A chaque fenêtre de mercato, c’est la même rengaine, Kolbeinn Sigthorsson doit partir, va partir et finalement reste au club.

 

Certes, quand tu touches 150 000 euros brut tous les mois à glander à la Jonelière, tu n’as pas forcément envie d’aller t’expatrier dans des contrées plus hostiles … Mais à ce petit jeu, l’attaquant islandais est en train de fusiller sa carrière ou tout du moins ce qu’il en reste.

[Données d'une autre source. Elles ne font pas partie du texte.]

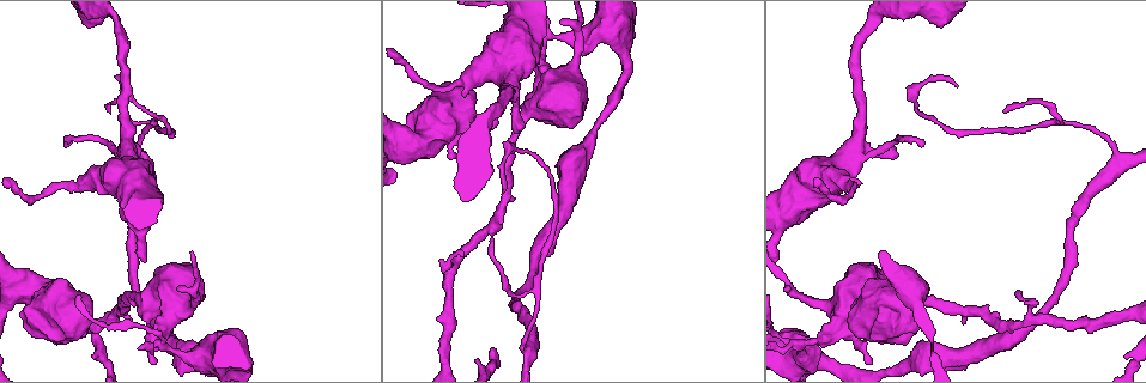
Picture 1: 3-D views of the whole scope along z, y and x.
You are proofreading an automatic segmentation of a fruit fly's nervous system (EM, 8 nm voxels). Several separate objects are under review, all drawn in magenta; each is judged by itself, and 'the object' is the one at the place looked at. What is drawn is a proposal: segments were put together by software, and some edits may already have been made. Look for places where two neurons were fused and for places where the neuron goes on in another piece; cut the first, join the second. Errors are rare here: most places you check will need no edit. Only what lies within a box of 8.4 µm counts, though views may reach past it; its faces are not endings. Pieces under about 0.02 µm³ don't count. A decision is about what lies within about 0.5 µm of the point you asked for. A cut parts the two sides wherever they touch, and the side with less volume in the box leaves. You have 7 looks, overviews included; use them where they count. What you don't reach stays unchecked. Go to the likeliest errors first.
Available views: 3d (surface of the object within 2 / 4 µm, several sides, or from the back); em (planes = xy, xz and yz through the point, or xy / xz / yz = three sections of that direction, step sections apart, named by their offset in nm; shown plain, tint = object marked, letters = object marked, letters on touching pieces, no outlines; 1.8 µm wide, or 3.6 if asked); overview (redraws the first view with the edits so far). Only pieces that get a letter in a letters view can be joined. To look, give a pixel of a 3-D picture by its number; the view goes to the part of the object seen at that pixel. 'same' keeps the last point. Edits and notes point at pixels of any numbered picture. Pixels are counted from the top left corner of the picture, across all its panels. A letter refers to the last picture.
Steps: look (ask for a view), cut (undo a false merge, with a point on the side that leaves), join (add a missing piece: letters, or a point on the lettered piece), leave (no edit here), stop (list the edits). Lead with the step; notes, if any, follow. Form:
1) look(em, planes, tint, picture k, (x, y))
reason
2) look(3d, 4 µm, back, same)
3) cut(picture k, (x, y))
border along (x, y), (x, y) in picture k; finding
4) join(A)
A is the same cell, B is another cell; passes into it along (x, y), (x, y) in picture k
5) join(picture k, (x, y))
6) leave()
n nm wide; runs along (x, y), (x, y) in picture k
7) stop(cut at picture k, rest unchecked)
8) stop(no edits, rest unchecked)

look(3d, 2 µm, back, picture 1, (893, 148))
branch stops here

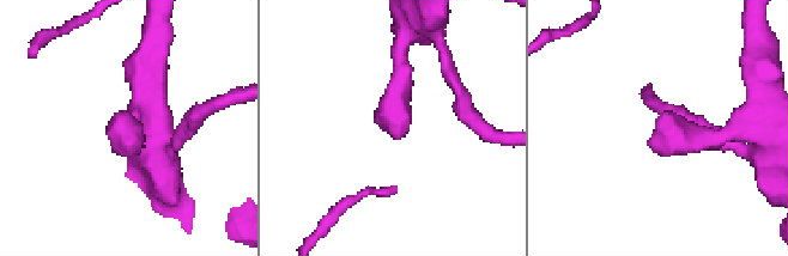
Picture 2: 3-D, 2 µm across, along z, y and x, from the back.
look(em, planes, letters, picture 2, (384, 125))

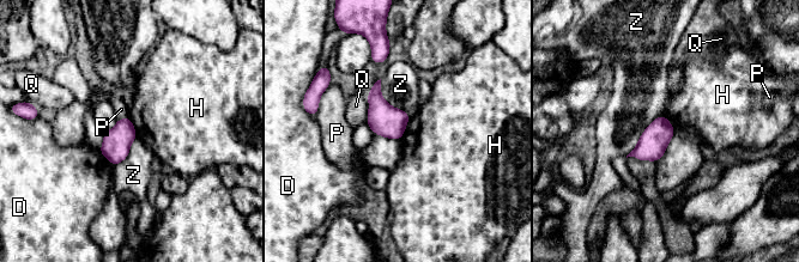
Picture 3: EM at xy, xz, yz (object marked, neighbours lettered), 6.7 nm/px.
leave()
D, H, P, Q and Z are other cells; border along (410, 116), (400, 140) in picture 3; no lettered piece goes on from it

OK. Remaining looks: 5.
look(3d, 2 µm, picture 1, (956, 85))
tapers out

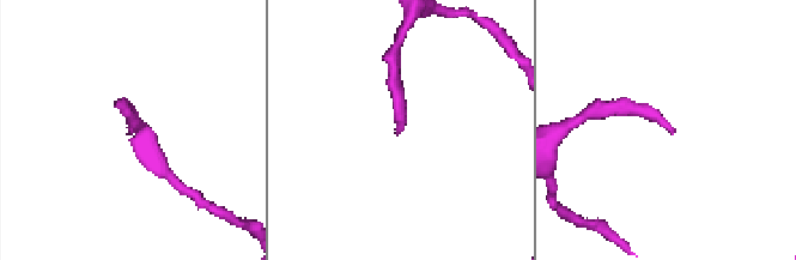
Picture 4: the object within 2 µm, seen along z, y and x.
look(em, planes, letters, picture 4, (668, 132))

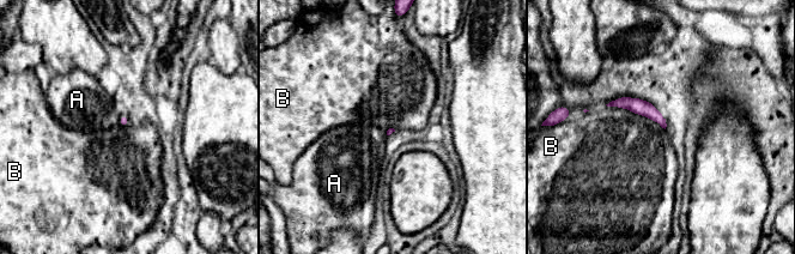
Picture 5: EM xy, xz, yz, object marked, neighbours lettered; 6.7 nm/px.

En juillet 2015, Waldemar Kita roulait des mécaniques quand il présentait à la presse « Son joueur », acheté 4 millions d’euros à l’Ajax d’Amsterdam. Un peu plus de 3 années et 2 opérations plus tard, le constat est sans appel, l’islandais n’a marqué que 4 buts avec les Canaris, a coûté les deux bras à Waldemar Kita et l’Europe du football baisse les yeux à l’évocation de son nom.
« Il n’est pas assez présent dans l’attitude. Pour avoir un bon feeling avec tes partenaires, il faut s’entraîner souvent avec eux. Etre respectueux de ce que le club attend de toi. Et donner. Si tu perds 4 ou 5 kg, tu te déplaces mieux quand même. Il doit faire attention à son hygiène de vie. Il a du poids en trop », déclarait déjà son entraîneur de l’époque, Michel Der Zakarian, qui n’avait pas souhaité sa venue, après seulement quelques mois de vie chez les Canaris.
En fait, face aux défenses regroupées de Ligue 1, il faut constater que Sigthorsson n’a jamais réellement pu faire étalage de ses qualités. Qualités qui conviennent mieux au style de la sélection islandaise, qui joue plus vite vers l’avant, souvent avec des ballons hauts, dont Sigthorsson se repaît, pour mieux trouver l’intervalle pour ses partenaires autour de lui. Avant de devenir un boulet, Sigthorsson n’était qu’une erreur de casting.
En 2018, seul un homme, Erik Hamren, le sélectionneur suédois de l’Islande, croit encore en lui, parce qu’il n’a pas le choix ou qu’il passe ses soirées à visionner les vidéos de l’Euro 2016 où l’attaquant avait été le joueur en vue d’une surprenante Islande. Hier soir, entré à la 60ème minute dans le match amical face à la France, il n’a rien montré en phase offensive, mais a provoqué un penalty sur une grossière faute de main qui a permis aux tricolore de partager les points (2-2).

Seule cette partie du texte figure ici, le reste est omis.